Economy

Value-added reform

Shanghai companies welcome a new form of stimulus

Value-added reform

Not so bankable: Lin Chunping

Earlier this year, Wenzhou entrepreneur Lin Chunping announced the purchase of Atlantic Bank of America. The acquisition caused a stir, not least because the deal would have made him the first Chinese businessman to purchase a US bank. Lin was also planning a bold rebranding and he said his intention was to change the company’s name to USA New HSBC Federation Consortium.

There were various problems with Lin’s grand plan (the use of the HSBC name being a big one) but perhaps the most glaring of all was that the Atlantic Bank did not actually exist.

This was exposed by People’s Daily Online in March which made plain that Lin’s deal was an elaborate hoax. Fresh from that PR disaster the Wenzhou entrepreneur is back in the news again – this time for tax fraud, reports CBN.

Lin is suspected of forging value-added tax (VAT) receipts worth nearly Rmb100 million so that he could claim export rebates and other tax benefits. He subsequently absconded and the police are searching for him.

Lin’s case is topical – given that VAT is very much on the policy agenda. That’s thanks to a pilot scheme in Shanghai, where VAT has replaced a turnover tax for companies in transportation and other service sectors.

It may seems bland, but it has acted as a stimulus for local companies. Unlike the turnover tax – which is charged on a company’s revenue regardless of its costs – VAT can have costs for fuel and equipment deducted.

Hence the shift away from taxing gross revenues is supposed to lighten the burden faced by small and medium-sized businesses, especially those who have previously had to pay turnover tax rather than VAT.

In May, Shanghai’s tax department announced that the total tax burden for the 129,000 companies involved in the pilot was reduced by Rmb2 billion ($257 million) in the first quarter, reports the Economic Observer.

The newspaper gives the example of an advertising company that saw its first quarter turnover rise 10%, but thanks to the new VAT scheme paid only 3% more in tax.

It’s been so successful, the Shanghai government is also pushing for an expanded scheme within the city, to include sectors such as construction, finance, and telecoms.

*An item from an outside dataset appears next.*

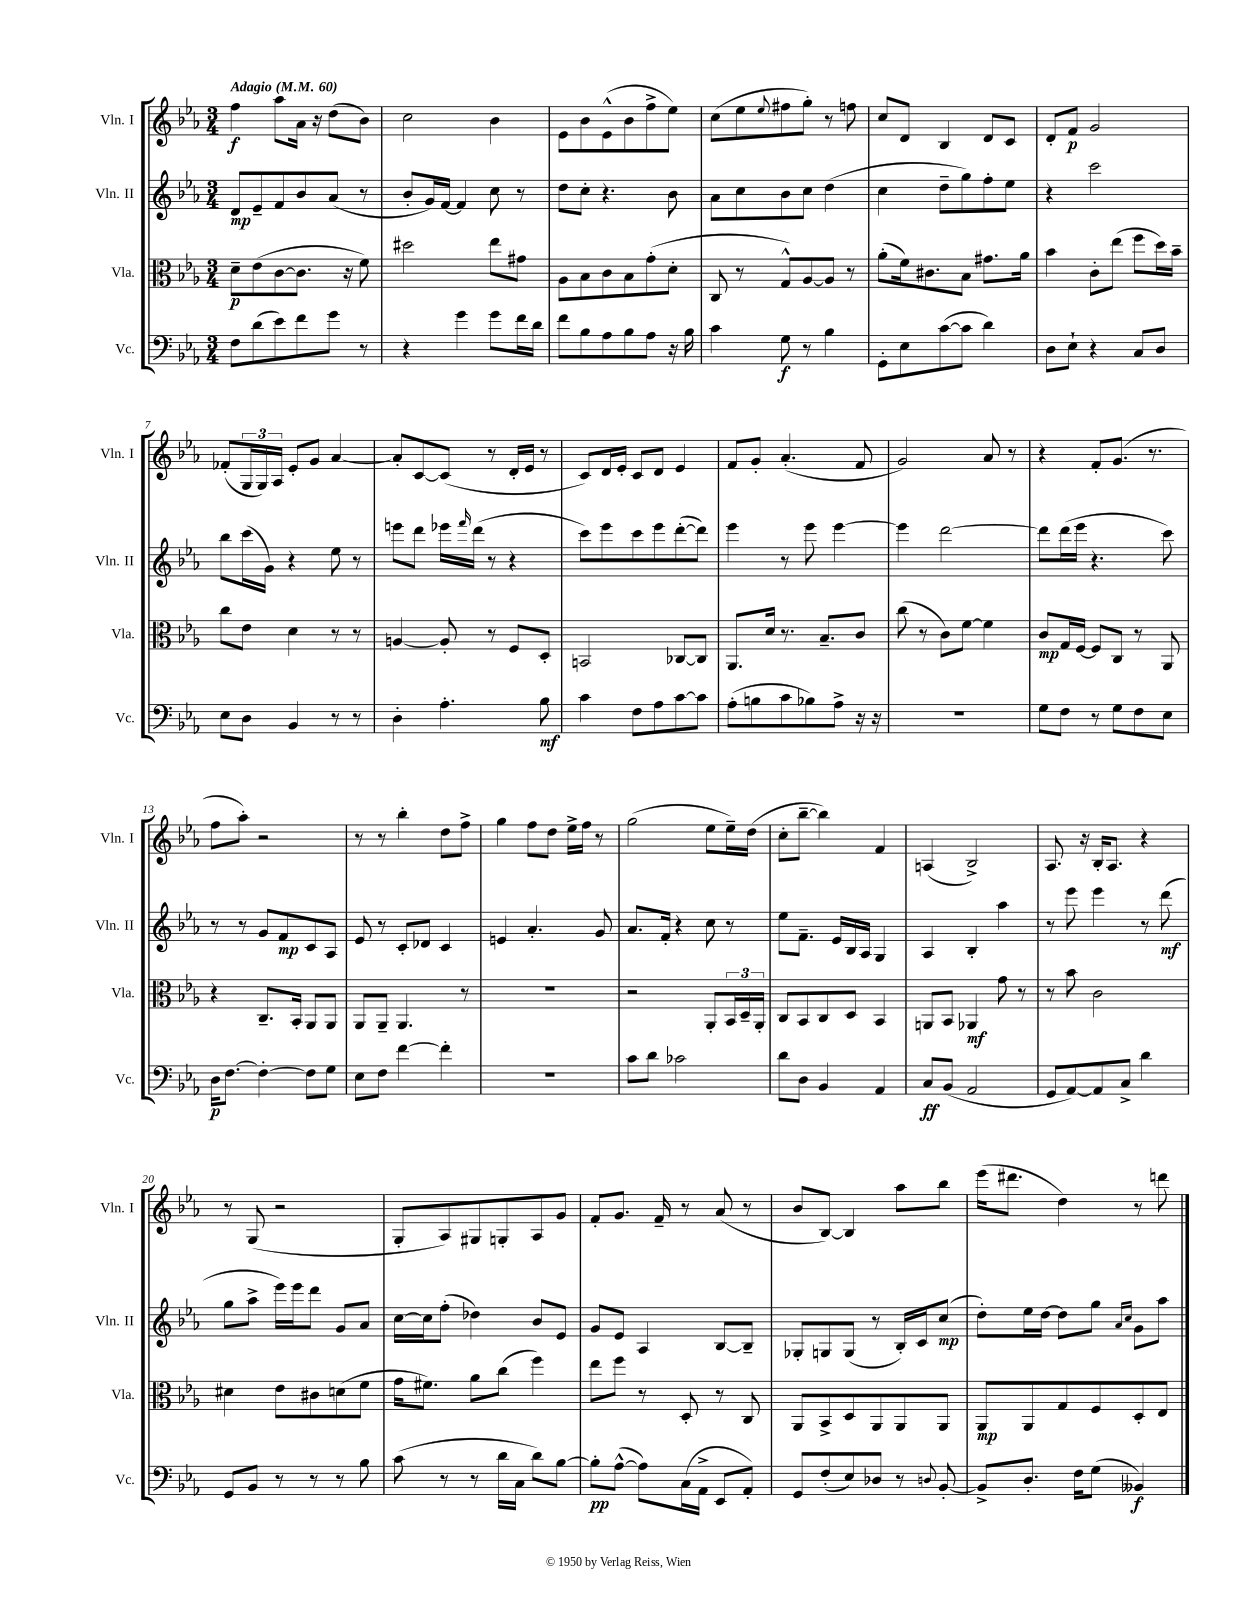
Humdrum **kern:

Why lobby for a scheme that reduces tax revenues? One reason could be that businesses are said to be moving into the city from areas near Shanghai in order to benefit from the new tax regime.

For instance, the Economic Observer spoke to the chief financial officer of an international freight business that recently switched from Wuxi. He told the newspaper that the company was now more competitive because of the new regulations.

Officials in provinces bordering the city are less impressed, of course. Not surprisingly they feel the new tax regime gives the city an unfair advantage in attracting businesses. “A company looking for suppliers in the Yangtze River Delta will make Shanghai the first choice,” one tax official said, “because in Shanghai they can issue a VAT invoice.” (VAT receipts can be deducted from the firm’s costs, a saving that means less corporate tax is paid at the end of the fiscal year.)

In order to keep up with Shanghai, other cities and provinces have applied to join the pilot scheme, including Jiangsu, the next door province. Somewhat further north, the first successful applicant is Beijing, which was approved for a similar trial in late May. This could create competition with other business centres near the capital, most notably Tianjin.

For others, the sooner the pilot scheme is expanded across the whole country, the better.

The trial scheme “is unfair for non-pilot areas,” Ni Hong, a researcher at the State Council Development Research Centre told the Economic Observer. “Failure to make it spread quickly throughout the country is a departure from the intention of VAT.”